Exercise prompt: For this exercise, copy each line of the records that contains the word "ankle".
--- --- ---
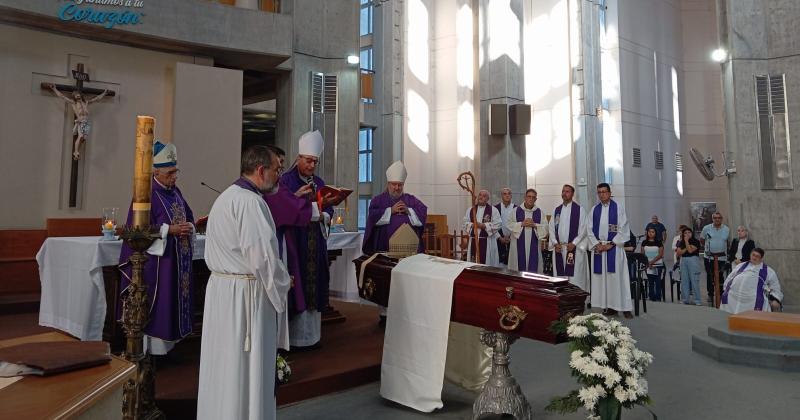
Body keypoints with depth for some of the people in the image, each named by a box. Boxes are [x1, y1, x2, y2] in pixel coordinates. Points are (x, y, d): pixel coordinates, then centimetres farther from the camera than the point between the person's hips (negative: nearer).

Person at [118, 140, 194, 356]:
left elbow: (189, 216, 16)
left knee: (174, 303, 11)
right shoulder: (147, 195, -10)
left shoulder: (175, 192, 12)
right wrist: (169, 230, -21)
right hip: (157, 262, -7)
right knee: (156, 305, -1)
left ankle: (168, 345, 22)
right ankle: (152, 348, 11)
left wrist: (189, 227, -5)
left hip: (178, 260, 7)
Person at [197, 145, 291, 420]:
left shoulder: (225, 197, 14)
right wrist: (282, 284, -6)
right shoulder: (250, 202, -18)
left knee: (223, 363, 19)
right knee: (246, 367, 3)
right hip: (245, 293, -10)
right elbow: (262, 255, -22)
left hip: (220, 285, 10)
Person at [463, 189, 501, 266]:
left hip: (487, 242, -3)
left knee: (487, 262, -3)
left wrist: (483, 225, -16)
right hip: (473, 241, 3)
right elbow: (465, 223, 9)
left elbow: (497, 225, -7)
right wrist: (472, 225, -12)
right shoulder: (470, 210, 13)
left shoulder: (493, 210, 1)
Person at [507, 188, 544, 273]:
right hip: (519, 244, -1)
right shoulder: (516, 211, 3)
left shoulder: (539, 212, 6)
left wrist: (534, 225, -13)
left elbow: (545, 227, 2)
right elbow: (509, 224, -1)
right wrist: (522, 224, -12)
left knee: (533, 268, 2)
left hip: (534, 245, 1)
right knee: (519, 266, 2)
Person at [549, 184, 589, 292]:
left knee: (575, 277, -4)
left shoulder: (579, 209, -1)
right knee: (560, 276, 6)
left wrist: (574, 244, -12)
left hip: (574, 248, -4)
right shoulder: (557, 210, 12)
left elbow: (583, 229, -6)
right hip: (558, 248, 4)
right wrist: (555, 243, -1)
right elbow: (551, 228, 11)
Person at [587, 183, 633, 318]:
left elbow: (623, 229, -5)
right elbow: (590, 229, 8)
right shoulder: (594, 209, 10)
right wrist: (597, 244, -5)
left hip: (614, 247, -3)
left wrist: (611, 244, -12)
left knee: (617, 277, -5)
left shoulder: (618, 207, 0)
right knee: (601, 277, 3)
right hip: (599, 247, 4)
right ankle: (609, 307, 9)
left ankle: (625, 307, 0)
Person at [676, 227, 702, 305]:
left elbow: (690, 250, -15)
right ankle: (685, 300, 14)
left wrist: (686, 241, -8)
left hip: (693, 260, -5)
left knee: (694, 280, -6)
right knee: (684, 281, 7)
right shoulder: (681, 242, 12)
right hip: (683, 261, 5)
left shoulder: (696, 241, -2)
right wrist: (686, 248, -9)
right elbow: (678, 253, 3)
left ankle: (697, 300, -1)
--- --- ---
Answer for the task:
left ankle: (168, 345, 22)
right ankle: (152, 348, 11)
right ankle: (609, 307, 9)
left ankle: (625, 307, 0)
right ankle: (685, 300, 14)
left ankle: (697, 300, -1)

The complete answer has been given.